*Sumber:*
Senin, 30 Juni 2008

Stop Kekerasan !!!


Konon kabarnya selama 4000 tahun peradaban manusia, hanya 250 tahun saja yang berlangsung damai. Itu artinya sejarah manusia adalah sejarah peperangan, sejarah kekerasan. Lantas, apakah kemudian kekerasan dapat dibenarkan. Apakah memang watak dasar manusia adalah kekerasan, dengan kata lain manusia menikmati kekerasan?.
Kekerasan dapat dilakukan untuk berbagai tujuan. Penegakan hukum memerlukan kekerasan (pemaksaan) agar dapat berjalan efektif. Untuk memaksakan kehendak juga sangat efektif dengan cara kekerasan. Kekerasan juga mungkin menjadi katarsis yang ampuh atas himpitan-himpitan yang dihadapi, baik persoalan psikologis, sosial, politik, dan ekonomi. Kekerasan juga merupakan pengelolaan konflik yang paling primitif. Sejak Habil dan Qabil memulai pertumpahan darah pertama dalam sejarah manusia.
Kekerasan juga dapat dilakukan atas berbagai alasan. Alasan agama –ini yang paling sering dan yang paling menyeramkan dalam sejarah manusia-, alasan politik, dominasi kekuasaan, alasan ideologis, bahkan kekerasan juga dilakukan atas nama adat dan tradisi –pernah lihat film Apocalypto garapan Mel Gibson, atau kasus KDRT yang tersembunyi rapat-rapat di balik selimut tradisi dan adat.

*Soal Singkat 1:*
Perbarui teks tentang kekerasan mulai dari "Kekerasan dapat dilakukan" dan terus sampai "dalam sejarah manusia.", dengan mengganti "primitif" menjadi "purba".
*Soal Singkat 2:*
Ringkaslah teks tentang kekerasan dalam dua kalimat.
Data ini diambil dari sumber lain.

*Data yang Disediakan:*

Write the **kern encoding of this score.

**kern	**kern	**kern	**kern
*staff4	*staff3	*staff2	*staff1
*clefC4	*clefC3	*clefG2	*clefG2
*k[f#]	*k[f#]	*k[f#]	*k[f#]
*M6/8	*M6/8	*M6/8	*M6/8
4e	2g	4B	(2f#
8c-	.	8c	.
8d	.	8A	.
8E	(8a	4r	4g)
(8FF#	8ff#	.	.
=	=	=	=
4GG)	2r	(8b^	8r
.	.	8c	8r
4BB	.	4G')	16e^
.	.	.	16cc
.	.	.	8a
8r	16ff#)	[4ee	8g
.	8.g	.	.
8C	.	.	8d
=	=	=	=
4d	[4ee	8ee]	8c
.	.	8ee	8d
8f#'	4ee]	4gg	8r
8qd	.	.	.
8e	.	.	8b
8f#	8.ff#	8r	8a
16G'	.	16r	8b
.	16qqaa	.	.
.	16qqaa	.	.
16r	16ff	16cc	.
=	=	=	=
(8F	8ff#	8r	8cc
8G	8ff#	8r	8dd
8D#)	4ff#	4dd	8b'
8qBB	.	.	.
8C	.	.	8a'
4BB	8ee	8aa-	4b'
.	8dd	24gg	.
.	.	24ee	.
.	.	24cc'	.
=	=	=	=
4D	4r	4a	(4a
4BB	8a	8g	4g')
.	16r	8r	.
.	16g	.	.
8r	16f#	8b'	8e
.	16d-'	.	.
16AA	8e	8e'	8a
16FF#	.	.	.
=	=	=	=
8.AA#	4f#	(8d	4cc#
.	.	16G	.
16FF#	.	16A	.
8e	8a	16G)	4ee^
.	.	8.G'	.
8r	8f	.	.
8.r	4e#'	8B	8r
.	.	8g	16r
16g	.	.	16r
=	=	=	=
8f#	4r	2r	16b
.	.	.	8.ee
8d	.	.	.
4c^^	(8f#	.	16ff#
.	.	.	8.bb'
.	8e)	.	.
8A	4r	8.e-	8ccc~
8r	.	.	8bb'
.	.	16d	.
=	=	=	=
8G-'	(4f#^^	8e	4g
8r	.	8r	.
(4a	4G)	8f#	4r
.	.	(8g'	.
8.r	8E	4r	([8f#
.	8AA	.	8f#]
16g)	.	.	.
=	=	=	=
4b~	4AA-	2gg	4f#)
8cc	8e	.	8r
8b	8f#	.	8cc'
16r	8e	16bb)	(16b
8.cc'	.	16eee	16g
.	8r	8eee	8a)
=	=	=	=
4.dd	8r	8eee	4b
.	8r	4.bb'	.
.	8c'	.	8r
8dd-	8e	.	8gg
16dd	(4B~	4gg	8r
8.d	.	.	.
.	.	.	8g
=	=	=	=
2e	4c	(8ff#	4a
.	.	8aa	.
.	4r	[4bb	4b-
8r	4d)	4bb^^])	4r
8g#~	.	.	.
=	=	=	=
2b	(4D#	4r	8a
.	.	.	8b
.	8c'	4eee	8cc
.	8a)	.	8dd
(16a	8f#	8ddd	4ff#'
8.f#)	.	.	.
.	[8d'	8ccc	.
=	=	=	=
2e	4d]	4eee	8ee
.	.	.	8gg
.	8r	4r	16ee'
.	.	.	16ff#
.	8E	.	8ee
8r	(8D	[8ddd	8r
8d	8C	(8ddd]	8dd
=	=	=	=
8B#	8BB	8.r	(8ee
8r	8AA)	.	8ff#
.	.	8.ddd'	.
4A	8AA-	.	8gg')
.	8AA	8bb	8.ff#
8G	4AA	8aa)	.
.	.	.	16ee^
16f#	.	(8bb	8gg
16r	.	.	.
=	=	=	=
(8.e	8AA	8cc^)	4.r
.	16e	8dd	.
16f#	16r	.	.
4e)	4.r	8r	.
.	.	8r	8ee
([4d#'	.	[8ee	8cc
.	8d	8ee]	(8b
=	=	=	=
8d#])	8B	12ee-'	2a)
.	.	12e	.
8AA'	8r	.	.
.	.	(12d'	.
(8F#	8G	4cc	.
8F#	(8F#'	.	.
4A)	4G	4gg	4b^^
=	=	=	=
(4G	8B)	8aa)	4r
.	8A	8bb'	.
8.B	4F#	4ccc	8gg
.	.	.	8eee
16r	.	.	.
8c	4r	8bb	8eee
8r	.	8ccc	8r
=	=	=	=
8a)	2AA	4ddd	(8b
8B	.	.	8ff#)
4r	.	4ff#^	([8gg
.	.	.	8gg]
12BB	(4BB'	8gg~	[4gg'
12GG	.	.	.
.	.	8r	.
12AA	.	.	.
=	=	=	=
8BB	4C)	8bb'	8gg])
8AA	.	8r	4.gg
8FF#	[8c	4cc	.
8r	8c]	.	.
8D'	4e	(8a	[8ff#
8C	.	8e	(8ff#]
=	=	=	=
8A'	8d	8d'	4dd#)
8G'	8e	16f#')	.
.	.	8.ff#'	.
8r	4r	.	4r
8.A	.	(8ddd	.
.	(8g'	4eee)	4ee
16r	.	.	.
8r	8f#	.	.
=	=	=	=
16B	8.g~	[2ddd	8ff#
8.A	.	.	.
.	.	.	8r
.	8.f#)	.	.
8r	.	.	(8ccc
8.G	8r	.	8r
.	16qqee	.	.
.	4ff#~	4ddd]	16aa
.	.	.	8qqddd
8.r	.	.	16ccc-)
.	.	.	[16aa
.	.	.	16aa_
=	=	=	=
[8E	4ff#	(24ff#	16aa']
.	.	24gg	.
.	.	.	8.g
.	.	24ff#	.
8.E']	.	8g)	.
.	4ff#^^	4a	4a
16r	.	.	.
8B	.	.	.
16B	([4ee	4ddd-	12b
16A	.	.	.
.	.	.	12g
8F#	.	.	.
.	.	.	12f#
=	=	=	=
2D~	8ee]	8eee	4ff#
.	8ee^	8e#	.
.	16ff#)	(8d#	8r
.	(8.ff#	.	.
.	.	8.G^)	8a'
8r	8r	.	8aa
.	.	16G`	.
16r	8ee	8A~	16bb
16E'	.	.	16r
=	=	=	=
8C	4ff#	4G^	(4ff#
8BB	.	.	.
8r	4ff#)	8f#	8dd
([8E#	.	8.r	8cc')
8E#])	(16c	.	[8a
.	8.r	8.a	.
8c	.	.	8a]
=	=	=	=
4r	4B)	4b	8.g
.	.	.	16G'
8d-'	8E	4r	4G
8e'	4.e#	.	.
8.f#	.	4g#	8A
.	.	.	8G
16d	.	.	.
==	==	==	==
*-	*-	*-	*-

*Jawaban Lengkap 1:*
Kekerasan dapat dilakukan untuk berbagai tujuan. Penegakan hukum memerlukan kekerasan (pemaksaan) agar dapat berjalan efektif. Untuk memaksakan kehendak juga sangat efektif dengan cara kekerasan. Kekerasan juga mungkin menjadi katarsis yang ampuh atas himpitan-himpitan yang dihadapi, baik persoalan psikologis, sosial, politik, dan ekonomi. Kekerasan juga merupakan pengelolaan konflik yang paling purba. Sejak Habil dan Qabil memulai pertumpahan darah pertama dalam sejarah manusia.

*Jawaban Lengkap 2:*
Konon dari 4000 tahun peradaban manusia hanya 250 tahun yang damai, sehingga sejarah manusia adalah sejarah kekerasan. Kekerasan dilakukan untuk berbagai tujuan, seperti penegakan hukum, pemaksaan kehendak, dan katarsis, serta atas berbagai alasan, yaitu agama, politik, dominasi kekuasaan, ideologi, hingga adat dan tradisi.